Time’s Up and #MeToo aside, Biden faces intra-party upset over his support of Bill Clinton’s 1994 crime bill; his brutish questioning of Anita Hill; and, most recently, for taking $200,000 for a speech in October boosting a House Republican just before the midterms.

But to be a standard-bearing centrist in a progressive-moving party is the least of his concerns. It’s his behavior with women — and young girls — that’s the far stickier problem, one the Democratic Party is beginning to address in unison.

Sure, there are still ideologues who blame Kirsten Gillibrand for Al Franken’s own #MeToo resignation rather than Franken, or those who will point to President Trump’s “Grab them by the p—y,” the number of sexual harassment claims against him, and say: So what? This election is too high-stakes to forfeit a front-runner.

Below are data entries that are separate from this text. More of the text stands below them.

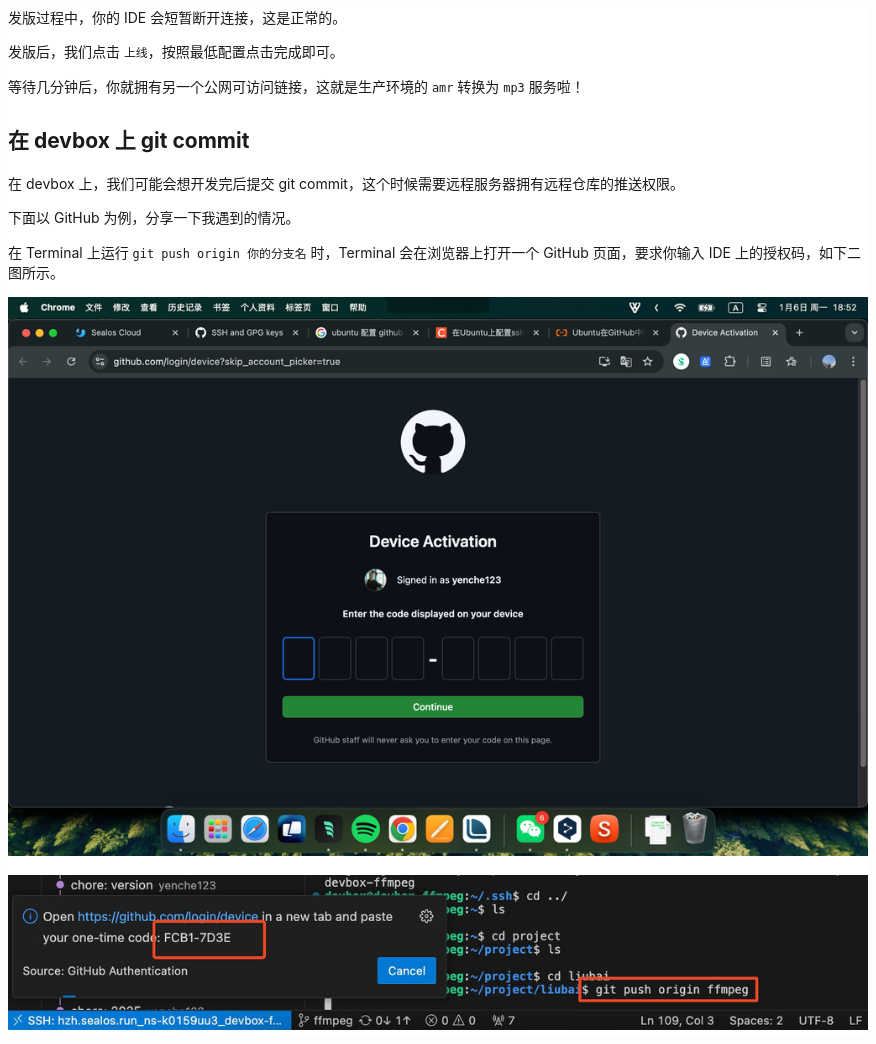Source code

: 发版过程中，你的 IDE 会短暂断开连接，这是正常的。

发版后，我们点击 `上线`，按照最低配置点击完成即可。

等待几分钟后，你就拥有另一个公网可访问链接，这就是生产环境的 `amr` 转换为 `mp3` 服务啦！

## 在 devbox 上 git commit

在 devbox 上，我们可能会想开发完后提交 git commit，这个时候需要远程服务器拥有远程仓库的推送权限。

下面以 GitHub 为例，分享一下我遇到的情况。

在 Terminal 上运行 `git push origin 你的分支名` 时，Terminal 会在浏览器上打开一个 GitHub 页面，要求你输入 IDE 上的授权码，如下二图所示。

![](./assets0108/12.png)

![](./assets0108/13.png)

Here’s the thing: We are no longer willing to define deviancy down. The record number of women elected to Congress in 2018 was a direct response to this kind of dismissive, ridiculous argument. As The Post reported on Sunday, some of Biden’s most high-profile challengers — Elizabeth Warren, John Hickenlooper, Amy Klobuchar — are refusing to defend Biden. A cynic could obviously point to kneecapping a rival, but it’s worth noting that Bernie Sanders, himself of Biden’s generation and facing issues of sexual harassment among staff on his own 2016 campaign, declined to malign a possible front-runner. Incredibly, Sanders has said he’s unsure Biden should be disqualified for this “one incident alone.”

Really? One incident alone?

The Onion spoofed Biden’s sleaziness as early as 2009. Left-leaning outlets including the Daily Beast and the Washington Post criticized Biden’s lechery toward Carter’s wife. Even the Huffington Post has called Joe Biden “a terrible idea in a post-Weinstein America.” And Byron York, writing for the conservative Washington Examiner, referenced this salient Biden quote from October 2000 regarding the Violence Against Women Act:

“There is no circumstance under which a man has a right to touch a woman without her consent, other than self-defense,” Biden said. “We are changing the attitudes of America about what constitutes appropriate behavior on the part of a man with a woman.”

If that’s the truth, creepy Uncle Joe won’t be running.